- **TASK PROMPT**:
Starting at the line that contains "genus: Asparagopsis" and stopping after the line that contains "locality: Bar Point", turn those lines of the rows below into a JSON list of strings, one string per line, leaving out any blank lines.

- **RECORDS SHOWN**:
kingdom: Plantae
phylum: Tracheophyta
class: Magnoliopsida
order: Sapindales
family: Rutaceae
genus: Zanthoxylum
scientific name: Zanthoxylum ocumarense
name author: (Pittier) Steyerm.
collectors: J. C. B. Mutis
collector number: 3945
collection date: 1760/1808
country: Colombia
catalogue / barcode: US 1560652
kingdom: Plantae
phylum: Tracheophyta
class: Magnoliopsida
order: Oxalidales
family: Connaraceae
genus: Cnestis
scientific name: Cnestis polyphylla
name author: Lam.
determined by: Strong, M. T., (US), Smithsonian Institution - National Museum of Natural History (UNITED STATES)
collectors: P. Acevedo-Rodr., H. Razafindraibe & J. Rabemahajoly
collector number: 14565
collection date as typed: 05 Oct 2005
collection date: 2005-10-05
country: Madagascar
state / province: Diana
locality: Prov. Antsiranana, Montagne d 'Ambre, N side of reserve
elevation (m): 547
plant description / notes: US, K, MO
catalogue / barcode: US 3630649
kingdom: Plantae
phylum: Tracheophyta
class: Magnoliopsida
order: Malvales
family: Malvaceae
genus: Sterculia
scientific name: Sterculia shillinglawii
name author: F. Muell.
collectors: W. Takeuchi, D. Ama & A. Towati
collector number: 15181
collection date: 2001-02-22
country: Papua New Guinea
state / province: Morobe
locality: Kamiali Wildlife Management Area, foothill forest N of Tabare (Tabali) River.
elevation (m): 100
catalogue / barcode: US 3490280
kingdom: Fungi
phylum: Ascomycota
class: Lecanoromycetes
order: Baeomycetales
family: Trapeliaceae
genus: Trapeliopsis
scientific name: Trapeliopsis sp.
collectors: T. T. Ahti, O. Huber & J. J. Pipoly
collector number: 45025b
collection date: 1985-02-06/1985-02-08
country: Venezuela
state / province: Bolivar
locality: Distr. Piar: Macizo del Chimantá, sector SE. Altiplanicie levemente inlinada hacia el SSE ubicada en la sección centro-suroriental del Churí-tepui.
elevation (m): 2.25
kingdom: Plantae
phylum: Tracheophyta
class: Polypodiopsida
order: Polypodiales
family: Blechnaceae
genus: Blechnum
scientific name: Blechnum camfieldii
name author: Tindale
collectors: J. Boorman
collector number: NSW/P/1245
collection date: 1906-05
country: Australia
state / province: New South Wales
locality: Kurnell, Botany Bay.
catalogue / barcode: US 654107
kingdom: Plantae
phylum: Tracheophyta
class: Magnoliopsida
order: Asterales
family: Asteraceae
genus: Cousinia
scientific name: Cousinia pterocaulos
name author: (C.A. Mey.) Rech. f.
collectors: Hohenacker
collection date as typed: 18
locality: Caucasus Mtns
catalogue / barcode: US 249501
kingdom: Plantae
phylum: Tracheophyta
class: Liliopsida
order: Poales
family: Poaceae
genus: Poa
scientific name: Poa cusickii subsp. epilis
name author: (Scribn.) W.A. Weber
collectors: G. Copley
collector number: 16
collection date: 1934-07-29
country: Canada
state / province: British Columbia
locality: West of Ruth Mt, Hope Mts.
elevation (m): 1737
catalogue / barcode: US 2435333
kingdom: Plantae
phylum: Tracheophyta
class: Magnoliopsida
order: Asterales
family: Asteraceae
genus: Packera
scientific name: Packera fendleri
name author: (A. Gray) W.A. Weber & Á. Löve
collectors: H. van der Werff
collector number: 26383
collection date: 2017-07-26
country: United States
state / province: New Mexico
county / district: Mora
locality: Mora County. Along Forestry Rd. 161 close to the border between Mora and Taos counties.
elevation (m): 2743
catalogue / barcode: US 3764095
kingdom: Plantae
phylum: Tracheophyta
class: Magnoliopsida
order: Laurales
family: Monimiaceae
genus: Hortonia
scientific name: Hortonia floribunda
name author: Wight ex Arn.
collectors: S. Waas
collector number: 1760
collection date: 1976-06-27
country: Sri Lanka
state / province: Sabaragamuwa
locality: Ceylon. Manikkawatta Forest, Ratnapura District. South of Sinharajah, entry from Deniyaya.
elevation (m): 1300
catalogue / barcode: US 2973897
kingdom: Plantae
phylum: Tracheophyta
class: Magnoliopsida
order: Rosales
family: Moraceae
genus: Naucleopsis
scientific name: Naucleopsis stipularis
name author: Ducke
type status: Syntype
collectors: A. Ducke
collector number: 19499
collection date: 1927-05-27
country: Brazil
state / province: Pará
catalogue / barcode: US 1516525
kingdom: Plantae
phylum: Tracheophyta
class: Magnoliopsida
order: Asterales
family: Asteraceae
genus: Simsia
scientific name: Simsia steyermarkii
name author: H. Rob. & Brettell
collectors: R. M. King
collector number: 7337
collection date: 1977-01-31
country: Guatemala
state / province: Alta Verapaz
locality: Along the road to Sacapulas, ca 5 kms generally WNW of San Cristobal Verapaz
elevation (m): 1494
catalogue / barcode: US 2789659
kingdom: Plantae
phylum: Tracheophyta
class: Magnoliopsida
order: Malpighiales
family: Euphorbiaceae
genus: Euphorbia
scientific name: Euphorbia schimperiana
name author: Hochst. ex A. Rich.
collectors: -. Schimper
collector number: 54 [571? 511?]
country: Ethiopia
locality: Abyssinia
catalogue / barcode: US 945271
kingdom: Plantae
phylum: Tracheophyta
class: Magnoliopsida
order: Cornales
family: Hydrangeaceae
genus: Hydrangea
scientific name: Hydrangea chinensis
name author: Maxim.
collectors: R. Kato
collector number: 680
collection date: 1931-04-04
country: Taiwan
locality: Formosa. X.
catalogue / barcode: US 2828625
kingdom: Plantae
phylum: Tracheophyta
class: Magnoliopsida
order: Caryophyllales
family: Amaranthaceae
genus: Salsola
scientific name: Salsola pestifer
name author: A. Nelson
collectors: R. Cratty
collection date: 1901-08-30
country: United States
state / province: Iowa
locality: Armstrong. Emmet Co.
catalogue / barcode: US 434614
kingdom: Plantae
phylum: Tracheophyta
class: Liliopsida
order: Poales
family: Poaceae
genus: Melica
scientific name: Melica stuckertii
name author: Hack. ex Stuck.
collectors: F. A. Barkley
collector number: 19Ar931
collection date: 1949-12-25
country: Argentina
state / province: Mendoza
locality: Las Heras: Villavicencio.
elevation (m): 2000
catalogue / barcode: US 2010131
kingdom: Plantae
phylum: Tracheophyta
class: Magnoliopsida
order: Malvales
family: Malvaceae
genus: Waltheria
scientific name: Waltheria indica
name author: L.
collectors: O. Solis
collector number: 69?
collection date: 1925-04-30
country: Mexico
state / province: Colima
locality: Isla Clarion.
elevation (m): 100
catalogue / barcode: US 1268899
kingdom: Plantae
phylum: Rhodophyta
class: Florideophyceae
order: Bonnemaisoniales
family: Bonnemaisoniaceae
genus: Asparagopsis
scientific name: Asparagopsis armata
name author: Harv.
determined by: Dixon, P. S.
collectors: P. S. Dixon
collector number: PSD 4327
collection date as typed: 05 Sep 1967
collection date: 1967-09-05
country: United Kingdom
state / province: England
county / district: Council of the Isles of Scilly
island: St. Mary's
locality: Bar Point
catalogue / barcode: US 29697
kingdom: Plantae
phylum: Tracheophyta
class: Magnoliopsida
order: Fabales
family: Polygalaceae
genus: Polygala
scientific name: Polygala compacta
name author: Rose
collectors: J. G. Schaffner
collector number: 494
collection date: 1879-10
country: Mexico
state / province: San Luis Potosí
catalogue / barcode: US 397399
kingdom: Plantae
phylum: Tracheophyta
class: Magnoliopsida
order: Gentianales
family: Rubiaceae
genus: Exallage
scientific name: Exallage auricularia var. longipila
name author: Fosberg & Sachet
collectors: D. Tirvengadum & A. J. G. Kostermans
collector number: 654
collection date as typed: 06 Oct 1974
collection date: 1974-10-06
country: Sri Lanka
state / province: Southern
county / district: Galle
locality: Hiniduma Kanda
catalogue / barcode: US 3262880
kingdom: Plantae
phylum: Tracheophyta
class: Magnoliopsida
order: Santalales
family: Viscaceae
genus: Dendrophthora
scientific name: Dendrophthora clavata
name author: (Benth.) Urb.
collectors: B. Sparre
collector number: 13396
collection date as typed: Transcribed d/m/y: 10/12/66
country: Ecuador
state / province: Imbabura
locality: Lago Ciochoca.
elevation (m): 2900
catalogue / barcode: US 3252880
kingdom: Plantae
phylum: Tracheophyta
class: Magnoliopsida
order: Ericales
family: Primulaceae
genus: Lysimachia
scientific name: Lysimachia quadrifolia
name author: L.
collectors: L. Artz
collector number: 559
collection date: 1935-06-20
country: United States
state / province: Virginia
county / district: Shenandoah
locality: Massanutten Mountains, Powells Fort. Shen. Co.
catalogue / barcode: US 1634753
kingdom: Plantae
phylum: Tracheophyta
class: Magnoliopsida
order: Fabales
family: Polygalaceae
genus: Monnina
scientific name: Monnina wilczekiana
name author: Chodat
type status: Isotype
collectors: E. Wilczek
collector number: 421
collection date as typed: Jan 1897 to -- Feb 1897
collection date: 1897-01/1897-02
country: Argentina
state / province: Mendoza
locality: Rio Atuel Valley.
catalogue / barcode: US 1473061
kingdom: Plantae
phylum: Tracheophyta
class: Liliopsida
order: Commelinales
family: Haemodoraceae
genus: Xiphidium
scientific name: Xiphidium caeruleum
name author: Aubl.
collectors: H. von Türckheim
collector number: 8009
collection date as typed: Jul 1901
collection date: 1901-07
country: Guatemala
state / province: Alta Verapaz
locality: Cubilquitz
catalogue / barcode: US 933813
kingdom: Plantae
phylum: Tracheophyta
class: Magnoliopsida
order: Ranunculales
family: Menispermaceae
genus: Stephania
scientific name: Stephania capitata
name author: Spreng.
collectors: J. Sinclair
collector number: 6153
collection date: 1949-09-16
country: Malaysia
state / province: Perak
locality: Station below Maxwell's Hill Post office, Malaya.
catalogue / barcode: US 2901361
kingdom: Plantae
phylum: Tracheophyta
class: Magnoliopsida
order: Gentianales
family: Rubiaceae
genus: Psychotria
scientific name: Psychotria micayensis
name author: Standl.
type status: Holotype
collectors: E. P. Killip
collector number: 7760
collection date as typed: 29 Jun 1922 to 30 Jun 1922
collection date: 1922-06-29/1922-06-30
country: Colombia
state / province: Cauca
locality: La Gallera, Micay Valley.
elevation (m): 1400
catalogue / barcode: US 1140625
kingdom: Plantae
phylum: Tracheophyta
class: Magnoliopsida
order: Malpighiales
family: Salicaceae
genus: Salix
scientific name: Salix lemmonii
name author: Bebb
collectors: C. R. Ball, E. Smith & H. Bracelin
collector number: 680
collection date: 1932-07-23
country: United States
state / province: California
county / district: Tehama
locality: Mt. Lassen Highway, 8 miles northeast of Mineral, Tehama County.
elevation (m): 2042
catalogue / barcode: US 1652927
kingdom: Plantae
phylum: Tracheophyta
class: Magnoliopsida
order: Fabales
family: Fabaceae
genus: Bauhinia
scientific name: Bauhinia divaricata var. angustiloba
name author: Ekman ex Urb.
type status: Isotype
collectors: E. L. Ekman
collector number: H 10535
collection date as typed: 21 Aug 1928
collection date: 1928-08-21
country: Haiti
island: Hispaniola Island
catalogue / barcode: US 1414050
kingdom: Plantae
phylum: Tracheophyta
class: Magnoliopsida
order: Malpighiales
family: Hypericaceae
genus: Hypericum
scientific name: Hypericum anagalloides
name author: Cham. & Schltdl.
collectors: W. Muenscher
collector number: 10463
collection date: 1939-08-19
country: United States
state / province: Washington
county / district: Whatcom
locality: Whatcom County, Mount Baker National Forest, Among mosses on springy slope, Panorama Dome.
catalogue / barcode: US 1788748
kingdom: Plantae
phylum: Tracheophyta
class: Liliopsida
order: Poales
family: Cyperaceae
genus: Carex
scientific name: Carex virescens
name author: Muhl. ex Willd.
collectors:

- **TASK ANSWER**:
[
  "genus: Asparagopsis",
  "scientific name: Asparagopsis armata",
  "name author: Harv.",
  "determined by: Dixon, P. S.",
  "collectors: P. S. Dixon",
  "collector number: PSD 4327",
  "collection date as typed: 05 Sep 1967",
  "collection date: 1967-09-05",
  "country: United Kingdom",
  "state / province: England",
  "county / district: Council of the Isles of Scilly",
  "island: St. Mary's",
  "locality: Bar Point"
]